Source: OPEC 1/15/2014, Location: Africa

The biggest economy in Africa grew at the slowest pace in more than four years in the 3Q amid strikes at car plants cut manufacturing output. South Africa’s GDP rose an annualized 0.7% compared with the 2Q, when output increased a revised 3.2%. Strikes by workers at carmakers in the 3Q curbed output from an industry that accounts for almost 10% of the economy. Manufacturing output, which makes up 15% of the economy, declined an annualized 6.6% in the 3Q, the only industry to contract. Mining climbed an annualized 11.4%, agriculture gained 3.6% and construction increased 2.1%. General government services expanded 0.4% and the retail and finance industries rose 1.3% each. The reserve bank has cut its 2013 economic growth forecast last month to 1.9% from 2.0% and kept the benchmark repurchase rate at the lowest level in more than three decades to help support consumer spending. The reserve bank said that there is no room for cutting interest rates as further currency weakness my fuel inflation. South Africa’s current account deficit widened to 6.8% of GDP in the 3Q, the biggest gap in more than five years, as a weak currency boosted import costs while strikes and subdued global demand hurt exports. The gap in the current account grew to an annualized $22.6 billion. In November, South Africa’s PMI posted 51.6 to signal a second consecutive improvement in overall operating conditions at the country’s private sector companies. This reading is the strongest in 11 months, although up only fractionally from October’s 51.5. The survey detected an acceleration in new orders growth in addition to the first increase in export orders in six months.

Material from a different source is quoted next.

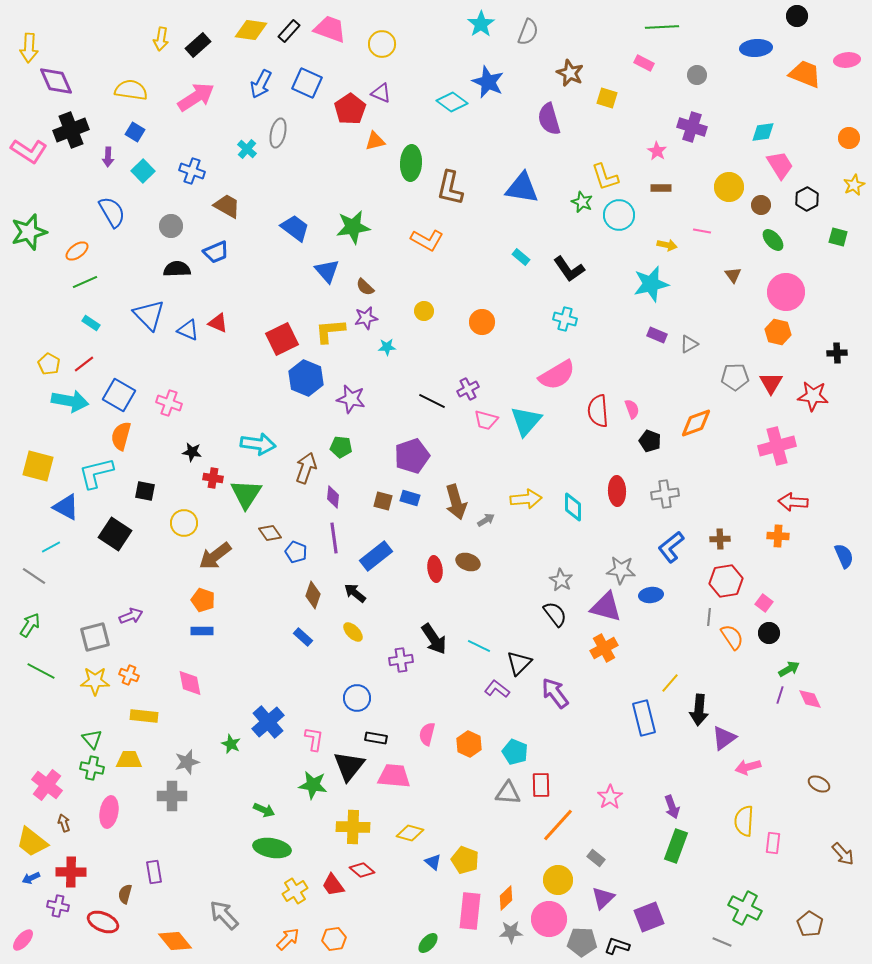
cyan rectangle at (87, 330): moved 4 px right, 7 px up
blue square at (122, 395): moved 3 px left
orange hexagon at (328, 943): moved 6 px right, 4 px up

Egypt’s economy has received a vote of confidence as the rating agency Standard & Poor’s raised the country’s sovereign credit ratings to B- which reflects a stable outlook. This upgrade means that Egyptian authorities have secured sufficient foreign currency funding to manage the country’s short-term fiscal and external financing needs. Cash inflow from GCC countries is the main driver behind this improvement. Egypt’s non-oil producing private sector companies reported solid increases in activity and new orders in November, with the rates of expansion being the quickest recorded in survey history. At 52.5, the headline PMI edged back into expansion territory in November, ending a 13-month period of deteriorating operating conditions in Egypt’s non-oil producing private sector.

The parliament of Morocco approved 2014 budget of €30 billion, 3.1% less than the 2013 budget. The new approved budget foresees reducing the deficit-to-GDP ratio to 4.9%, down from 7% in 2013. The 2014 budget consists of austerity measures imposed on the fund used to subsidise basic consumer items. The official forecast of next year’s GDP growth stands at 4.2%.

The fiscal deficit in Ghana is forecast to narrow to 8.5% of GDP in 2014 from an estimated 10.2% this year, according to official statement. Ghana is struggling to reduce a budget gap that reached 12% of economic output in 2012 during a presidential election year. The government has tried to compensate for a rise in public wages which now amount to 74% of tax income, by cutting subsidies for fuel, water and electricity. It also raised the value-added tax rate last month to 15% from 12.5%. Fitch Ratings last month lowered Ghana’s credit rating to B from B+ as the government failed to achieve its fiscal deficit goal of 9% for this year and overran spending on interest payments.